The book sets out the contexts of children’s and young people’s lives in the early twenty-first century and encourages students – and general readers – to explore their complexities. The first edition of the book, edited by Heather with Mary Kellett (now the OU’s Acting Vice Chancellor!) was produced in the very different context of the early 2000s. As we say in our introduction to the new edition, the landscape of children’s lives, and of policies affecting children and young people, as well as the scope of Childhood and Youth Studies, has changed enormously in the intervening years. In response to this, the new edition has been substantially updated in order to discuss and analyse new topics and issues that have emerged over the last ten years.
The new book, which is truly interdisciplinary, draws on insights from psychology, cultural studies, sociology, anthropology, geography and education, with each of the seventeen chapters challenging students’ assumptions and examining crucial issues in the field – including race and ethnicity, sexuality, rights, the law, disability and transnational childhoods. The list of authors includes some of the leading names in the study of childhood and youth, mostly drawn from the UK, but with some international contributors, and a determination to make the content relevant to a global as well as a domestic audience.

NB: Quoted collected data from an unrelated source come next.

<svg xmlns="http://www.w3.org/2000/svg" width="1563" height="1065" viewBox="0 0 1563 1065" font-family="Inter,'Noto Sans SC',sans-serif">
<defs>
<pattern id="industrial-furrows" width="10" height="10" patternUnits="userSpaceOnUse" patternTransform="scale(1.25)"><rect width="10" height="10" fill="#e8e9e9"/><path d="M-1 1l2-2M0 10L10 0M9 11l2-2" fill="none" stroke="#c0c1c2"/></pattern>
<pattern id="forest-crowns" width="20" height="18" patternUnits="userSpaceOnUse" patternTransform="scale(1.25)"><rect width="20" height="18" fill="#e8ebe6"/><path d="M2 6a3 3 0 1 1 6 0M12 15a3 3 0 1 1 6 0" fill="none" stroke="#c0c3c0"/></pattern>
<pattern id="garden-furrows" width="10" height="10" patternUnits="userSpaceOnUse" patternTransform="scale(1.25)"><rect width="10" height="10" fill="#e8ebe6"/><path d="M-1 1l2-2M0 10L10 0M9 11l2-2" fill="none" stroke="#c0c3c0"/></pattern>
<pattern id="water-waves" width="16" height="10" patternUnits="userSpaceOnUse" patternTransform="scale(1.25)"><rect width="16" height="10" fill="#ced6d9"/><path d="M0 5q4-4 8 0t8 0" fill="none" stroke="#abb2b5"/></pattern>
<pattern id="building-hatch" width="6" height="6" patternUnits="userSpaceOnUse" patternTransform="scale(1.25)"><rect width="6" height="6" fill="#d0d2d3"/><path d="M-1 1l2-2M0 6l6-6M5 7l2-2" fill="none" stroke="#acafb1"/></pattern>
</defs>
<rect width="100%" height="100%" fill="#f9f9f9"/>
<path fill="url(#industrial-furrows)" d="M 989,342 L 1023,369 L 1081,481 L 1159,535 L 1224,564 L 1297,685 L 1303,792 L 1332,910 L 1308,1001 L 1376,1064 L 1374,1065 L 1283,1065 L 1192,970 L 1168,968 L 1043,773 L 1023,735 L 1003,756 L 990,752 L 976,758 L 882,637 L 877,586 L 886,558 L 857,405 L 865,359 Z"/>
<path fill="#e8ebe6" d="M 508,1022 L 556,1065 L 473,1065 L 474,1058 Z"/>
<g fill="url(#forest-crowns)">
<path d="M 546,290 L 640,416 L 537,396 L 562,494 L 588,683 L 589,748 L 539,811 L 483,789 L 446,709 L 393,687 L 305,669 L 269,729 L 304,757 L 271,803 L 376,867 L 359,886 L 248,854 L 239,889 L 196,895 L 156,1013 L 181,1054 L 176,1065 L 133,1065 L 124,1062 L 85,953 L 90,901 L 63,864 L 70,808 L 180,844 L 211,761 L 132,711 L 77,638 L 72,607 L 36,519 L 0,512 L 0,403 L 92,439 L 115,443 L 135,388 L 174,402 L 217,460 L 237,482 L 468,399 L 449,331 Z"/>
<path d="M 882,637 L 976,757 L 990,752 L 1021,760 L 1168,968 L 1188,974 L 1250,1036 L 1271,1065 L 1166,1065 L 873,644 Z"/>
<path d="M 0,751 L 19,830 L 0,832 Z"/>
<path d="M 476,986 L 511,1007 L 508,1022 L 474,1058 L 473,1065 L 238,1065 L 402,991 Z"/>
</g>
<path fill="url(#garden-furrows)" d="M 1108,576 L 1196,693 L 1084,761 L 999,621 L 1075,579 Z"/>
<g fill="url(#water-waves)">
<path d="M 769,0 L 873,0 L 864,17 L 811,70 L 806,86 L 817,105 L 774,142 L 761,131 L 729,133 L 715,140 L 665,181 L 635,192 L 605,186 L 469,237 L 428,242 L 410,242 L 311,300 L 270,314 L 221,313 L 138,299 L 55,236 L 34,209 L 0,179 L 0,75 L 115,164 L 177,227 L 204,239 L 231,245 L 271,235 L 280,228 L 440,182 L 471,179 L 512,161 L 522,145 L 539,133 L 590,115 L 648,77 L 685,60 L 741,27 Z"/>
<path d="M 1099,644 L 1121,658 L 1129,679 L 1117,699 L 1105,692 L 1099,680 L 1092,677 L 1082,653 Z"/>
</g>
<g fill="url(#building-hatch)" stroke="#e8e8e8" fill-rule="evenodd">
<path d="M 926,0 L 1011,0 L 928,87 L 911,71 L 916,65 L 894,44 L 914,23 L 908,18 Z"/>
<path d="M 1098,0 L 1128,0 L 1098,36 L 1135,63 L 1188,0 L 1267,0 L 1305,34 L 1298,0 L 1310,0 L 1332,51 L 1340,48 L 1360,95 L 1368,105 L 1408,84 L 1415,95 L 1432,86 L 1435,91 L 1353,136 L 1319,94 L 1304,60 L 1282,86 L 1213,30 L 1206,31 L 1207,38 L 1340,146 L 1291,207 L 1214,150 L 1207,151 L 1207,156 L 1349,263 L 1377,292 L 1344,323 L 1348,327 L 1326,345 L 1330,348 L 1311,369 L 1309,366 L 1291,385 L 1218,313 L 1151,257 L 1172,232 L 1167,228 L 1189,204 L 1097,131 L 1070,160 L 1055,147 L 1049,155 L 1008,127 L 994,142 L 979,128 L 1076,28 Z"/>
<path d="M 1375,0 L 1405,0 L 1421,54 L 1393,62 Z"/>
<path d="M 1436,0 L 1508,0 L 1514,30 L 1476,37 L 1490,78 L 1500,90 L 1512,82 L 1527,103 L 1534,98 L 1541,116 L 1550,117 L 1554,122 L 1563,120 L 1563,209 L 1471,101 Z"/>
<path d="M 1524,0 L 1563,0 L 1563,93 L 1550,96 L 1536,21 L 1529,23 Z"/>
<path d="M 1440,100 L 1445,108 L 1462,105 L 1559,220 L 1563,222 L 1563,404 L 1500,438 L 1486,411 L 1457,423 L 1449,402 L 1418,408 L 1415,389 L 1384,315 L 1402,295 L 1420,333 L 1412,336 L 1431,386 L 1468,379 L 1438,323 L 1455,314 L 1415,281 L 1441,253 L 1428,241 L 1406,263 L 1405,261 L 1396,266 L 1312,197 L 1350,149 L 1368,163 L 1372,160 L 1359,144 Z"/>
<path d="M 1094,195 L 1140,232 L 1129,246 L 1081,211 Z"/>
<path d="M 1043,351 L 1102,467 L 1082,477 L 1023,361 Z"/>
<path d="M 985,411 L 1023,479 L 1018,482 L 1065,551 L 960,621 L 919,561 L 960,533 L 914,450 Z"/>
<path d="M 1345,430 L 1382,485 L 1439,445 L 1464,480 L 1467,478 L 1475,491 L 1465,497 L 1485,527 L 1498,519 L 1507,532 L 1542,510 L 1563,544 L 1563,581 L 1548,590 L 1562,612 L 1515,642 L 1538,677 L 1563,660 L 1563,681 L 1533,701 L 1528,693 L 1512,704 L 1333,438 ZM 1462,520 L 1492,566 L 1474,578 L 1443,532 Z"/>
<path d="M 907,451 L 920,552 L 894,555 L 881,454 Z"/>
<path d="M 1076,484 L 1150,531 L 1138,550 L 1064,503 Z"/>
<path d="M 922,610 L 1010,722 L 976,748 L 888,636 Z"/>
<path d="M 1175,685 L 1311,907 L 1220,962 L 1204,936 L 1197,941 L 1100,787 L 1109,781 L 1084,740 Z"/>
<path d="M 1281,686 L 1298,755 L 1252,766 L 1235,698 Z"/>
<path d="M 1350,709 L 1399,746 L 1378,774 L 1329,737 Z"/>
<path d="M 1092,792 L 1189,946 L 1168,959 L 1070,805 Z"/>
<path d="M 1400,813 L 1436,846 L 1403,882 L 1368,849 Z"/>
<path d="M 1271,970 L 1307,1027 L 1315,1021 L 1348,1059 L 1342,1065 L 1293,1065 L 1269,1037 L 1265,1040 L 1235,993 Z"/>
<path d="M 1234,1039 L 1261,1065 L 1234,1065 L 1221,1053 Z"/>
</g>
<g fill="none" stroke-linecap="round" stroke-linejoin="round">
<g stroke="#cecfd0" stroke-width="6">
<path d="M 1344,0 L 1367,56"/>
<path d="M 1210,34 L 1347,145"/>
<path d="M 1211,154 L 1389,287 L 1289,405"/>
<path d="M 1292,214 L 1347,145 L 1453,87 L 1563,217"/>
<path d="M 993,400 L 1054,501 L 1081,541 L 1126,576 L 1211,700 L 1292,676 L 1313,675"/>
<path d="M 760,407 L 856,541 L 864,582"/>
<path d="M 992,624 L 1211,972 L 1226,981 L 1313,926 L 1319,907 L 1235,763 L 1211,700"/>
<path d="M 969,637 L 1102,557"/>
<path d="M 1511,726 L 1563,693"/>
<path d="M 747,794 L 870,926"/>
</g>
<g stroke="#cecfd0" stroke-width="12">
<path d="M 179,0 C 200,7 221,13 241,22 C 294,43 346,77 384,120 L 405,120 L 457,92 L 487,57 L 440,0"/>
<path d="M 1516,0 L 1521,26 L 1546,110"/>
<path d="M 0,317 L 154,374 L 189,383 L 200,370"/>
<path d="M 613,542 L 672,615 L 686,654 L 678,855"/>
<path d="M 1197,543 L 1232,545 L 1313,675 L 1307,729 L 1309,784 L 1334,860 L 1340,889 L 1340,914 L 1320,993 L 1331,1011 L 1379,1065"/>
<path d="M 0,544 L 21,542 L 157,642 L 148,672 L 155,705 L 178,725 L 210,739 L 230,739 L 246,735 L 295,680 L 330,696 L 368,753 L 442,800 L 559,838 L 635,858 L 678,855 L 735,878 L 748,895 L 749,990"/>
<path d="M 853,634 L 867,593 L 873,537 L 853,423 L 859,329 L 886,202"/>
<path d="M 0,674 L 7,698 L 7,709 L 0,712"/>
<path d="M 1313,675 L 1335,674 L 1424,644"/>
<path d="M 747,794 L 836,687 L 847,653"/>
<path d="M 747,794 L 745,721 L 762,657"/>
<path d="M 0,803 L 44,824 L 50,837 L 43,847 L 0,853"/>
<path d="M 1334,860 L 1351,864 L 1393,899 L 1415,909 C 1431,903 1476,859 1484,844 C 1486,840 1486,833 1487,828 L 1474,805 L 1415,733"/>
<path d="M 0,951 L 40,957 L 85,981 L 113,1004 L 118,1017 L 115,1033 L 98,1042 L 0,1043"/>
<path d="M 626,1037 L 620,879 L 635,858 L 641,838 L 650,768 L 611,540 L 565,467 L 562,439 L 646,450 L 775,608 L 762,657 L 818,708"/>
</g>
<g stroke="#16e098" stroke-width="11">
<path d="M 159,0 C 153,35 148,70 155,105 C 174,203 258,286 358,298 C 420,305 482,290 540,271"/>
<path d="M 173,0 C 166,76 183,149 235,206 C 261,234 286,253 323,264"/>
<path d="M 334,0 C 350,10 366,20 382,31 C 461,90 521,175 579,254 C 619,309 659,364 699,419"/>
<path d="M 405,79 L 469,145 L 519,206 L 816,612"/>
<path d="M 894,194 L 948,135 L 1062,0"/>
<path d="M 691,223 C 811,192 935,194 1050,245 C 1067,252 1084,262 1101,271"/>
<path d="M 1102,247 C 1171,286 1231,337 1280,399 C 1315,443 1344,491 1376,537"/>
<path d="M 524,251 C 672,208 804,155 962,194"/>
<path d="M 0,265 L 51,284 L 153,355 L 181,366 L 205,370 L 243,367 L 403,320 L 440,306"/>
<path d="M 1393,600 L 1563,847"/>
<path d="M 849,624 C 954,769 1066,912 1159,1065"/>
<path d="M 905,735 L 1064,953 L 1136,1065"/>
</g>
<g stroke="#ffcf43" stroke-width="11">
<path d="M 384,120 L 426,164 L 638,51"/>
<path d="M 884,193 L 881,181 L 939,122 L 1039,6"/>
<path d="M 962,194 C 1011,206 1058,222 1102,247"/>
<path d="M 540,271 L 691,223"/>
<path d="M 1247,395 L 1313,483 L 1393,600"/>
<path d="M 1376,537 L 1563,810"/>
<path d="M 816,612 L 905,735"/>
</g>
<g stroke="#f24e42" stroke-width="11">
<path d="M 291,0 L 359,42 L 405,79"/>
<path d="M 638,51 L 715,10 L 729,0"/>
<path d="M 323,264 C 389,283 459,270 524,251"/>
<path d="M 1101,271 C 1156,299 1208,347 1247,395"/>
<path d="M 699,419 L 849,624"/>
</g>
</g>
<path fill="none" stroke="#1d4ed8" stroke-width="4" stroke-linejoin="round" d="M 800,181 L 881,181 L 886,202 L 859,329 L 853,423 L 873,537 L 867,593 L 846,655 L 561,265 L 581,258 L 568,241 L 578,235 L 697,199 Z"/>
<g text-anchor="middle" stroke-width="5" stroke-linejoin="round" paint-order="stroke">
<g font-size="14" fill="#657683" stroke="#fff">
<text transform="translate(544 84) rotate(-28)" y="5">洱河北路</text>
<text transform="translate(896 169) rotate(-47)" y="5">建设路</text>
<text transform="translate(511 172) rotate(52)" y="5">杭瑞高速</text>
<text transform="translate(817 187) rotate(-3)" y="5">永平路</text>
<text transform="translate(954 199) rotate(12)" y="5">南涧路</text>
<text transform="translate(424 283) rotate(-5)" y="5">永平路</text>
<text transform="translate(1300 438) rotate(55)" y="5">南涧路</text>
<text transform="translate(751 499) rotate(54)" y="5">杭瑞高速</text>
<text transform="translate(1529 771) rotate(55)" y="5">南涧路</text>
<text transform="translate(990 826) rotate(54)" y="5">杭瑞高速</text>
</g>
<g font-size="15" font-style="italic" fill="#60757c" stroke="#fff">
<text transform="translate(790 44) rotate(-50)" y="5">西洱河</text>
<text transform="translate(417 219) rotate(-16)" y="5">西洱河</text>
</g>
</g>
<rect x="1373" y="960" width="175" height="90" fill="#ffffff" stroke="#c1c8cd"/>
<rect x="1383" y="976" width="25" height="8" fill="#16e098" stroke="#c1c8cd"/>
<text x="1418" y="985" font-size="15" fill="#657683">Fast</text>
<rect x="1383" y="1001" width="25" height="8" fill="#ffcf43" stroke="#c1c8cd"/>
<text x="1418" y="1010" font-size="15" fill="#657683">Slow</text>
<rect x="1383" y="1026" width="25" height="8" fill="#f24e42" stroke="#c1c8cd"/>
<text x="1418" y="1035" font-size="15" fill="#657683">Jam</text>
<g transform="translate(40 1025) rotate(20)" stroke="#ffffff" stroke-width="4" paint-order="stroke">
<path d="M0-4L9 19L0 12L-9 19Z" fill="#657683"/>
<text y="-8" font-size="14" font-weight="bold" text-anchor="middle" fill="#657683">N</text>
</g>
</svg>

One of the chapters, co-written by me and my fellow researcher Sandy Ruxton, focuses on the issue of young men and gender identity, and draws on the research that we carried out in 2016-17 on young masculinity and wellbeing, as part of a three-country study led by Promundo. In the chapter, we argue that, despite important changes in gender relations and significant progress towards gender equality, the lives of many boys and young men continue to be influenced by – and to some extent constrained by – conventional norms governing what it means to be a man.
I hope that has whetted your appetite for the new book and that, if you’re a student of childhood and/or youth, or a course leader, or simply someone with a general interest in the ways that children’s and young people’s lives are changing, you’ll consider purchasing a copy.